● Assignment: Output exactly the lines below, starting with the line that has "neck: (253, 241)" and going on through the line that has "left eye: (260, 143)", both included, and no other lines.

Stored data entries:
● ● ●

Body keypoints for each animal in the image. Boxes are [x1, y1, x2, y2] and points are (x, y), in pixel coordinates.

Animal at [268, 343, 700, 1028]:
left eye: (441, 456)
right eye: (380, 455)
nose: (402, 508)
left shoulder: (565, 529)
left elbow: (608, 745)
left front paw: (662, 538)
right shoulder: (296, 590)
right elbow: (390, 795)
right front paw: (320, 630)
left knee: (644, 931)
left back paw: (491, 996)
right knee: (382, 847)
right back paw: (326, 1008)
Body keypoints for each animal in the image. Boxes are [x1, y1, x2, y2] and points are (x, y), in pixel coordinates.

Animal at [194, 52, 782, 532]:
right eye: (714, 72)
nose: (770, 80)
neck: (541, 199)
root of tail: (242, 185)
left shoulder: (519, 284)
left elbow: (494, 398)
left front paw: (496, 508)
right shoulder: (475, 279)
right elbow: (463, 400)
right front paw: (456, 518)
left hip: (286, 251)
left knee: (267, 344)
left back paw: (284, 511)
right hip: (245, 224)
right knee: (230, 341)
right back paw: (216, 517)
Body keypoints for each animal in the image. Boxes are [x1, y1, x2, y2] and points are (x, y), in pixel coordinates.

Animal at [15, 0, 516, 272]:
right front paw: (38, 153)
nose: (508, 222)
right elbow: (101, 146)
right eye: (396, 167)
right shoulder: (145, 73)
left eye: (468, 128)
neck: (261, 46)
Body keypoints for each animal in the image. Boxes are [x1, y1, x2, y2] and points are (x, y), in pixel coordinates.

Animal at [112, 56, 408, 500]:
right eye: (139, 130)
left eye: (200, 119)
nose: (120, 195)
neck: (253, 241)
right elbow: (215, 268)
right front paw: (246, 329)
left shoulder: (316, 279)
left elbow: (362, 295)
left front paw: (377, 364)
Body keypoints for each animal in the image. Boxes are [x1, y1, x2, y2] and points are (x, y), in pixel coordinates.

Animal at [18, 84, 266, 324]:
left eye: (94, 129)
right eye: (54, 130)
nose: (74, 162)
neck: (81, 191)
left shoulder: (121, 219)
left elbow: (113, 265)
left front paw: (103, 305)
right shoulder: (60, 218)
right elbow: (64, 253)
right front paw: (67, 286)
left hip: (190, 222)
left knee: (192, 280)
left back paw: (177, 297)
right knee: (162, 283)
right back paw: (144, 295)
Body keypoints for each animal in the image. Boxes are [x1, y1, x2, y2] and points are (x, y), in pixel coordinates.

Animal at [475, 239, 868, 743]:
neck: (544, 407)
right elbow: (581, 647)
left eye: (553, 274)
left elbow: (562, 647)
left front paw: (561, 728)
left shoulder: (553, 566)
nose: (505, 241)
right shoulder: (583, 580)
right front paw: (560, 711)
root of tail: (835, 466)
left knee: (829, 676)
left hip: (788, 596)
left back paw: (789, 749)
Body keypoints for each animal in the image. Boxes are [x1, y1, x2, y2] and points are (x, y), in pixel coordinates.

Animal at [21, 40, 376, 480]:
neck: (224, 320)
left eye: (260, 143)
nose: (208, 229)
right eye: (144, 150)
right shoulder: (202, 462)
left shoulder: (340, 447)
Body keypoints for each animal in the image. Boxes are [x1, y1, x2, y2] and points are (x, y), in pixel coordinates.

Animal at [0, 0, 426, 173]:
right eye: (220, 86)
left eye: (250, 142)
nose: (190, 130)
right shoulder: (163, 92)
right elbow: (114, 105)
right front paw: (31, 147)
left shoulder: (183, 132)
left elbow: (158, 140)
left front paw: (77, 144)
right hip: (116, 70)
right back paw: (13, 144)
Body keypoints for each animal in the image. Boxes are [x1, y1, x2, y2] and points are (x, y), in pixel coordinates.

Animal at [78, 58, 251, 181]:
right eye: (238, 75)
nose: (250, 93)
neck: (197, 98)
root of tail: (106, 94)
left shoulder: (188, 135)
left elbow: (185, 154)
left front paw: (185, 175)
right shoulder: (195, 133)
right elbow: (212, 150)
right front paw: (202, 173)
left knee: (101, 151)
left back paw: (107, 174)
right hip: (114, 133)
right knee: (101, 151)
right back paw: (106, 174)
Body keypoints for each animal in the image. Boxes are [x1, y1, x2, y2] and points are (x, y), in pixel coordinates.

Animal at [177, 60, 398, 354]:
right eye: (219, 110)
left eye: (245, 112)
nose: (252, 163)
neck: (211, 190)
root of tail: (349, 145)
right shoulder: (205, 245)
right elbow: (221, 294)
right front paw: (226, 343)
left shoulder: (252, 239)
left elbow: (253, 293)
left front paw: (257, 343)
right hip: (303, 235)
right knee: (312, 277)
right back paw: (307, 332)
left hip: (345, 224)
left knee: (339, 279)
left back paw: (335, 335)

● ● ●

● Solution to the exercise:
neck: (253, 241)
right elbow: (215, 268)
right front paw: (246, 329)
left shoulder: (316, 279)
left elbow: (362, 295)
left front paw: (377, 364)
Body keypoints for each animal in the image. Boxes are [x1, y1, x2, y2] and points are (x, y), in pixel coordinates.

Animal at [18, 84, 266, 324]:
left eye: (94, 129)
right eye: (54, 130)
nose: (74, 162)
neck: (81, 191)
left shoulder: (121, 219)
left elbow: (113, 265)
left front paw: (103, 305)
right shoulder: (60, 218)
right elbow: (64, 253)
right front paw: (67, 286)
left hip: (190, 222)
left knee: (192, 280)
left back paw: (177, 297)
right knee: (162, 283)
right back paw: (144, 295)
Body keypoints for each animal in the image. Boxes are [x1, y1, x2, y2] and points are (x, y), in pixel coordinates.

Animal at [475, 239, 868, 743]:
neck: (544, 407)
right elbow: (581, 647)
left eye: (553, 274)
left elbow: (562, 647)
left front paw: (561, 728)
left shoulder: (553, 566)
nose: (505, 241)
right shoulder: (583, 580)
right front paw: (560, 711)
root of tail: (835, 466)
left knee: (829, 676)
left hip: (788, 596)
left back paw: (789, 749)
Body keypoints for each animal in the image. Boxes are [x1, y1, x2, y2] and points are (x, y), in pixel coordinates.

Animal at [21, 40, 376, 480]:
neck: (224, 320)
left eye: (260, 143)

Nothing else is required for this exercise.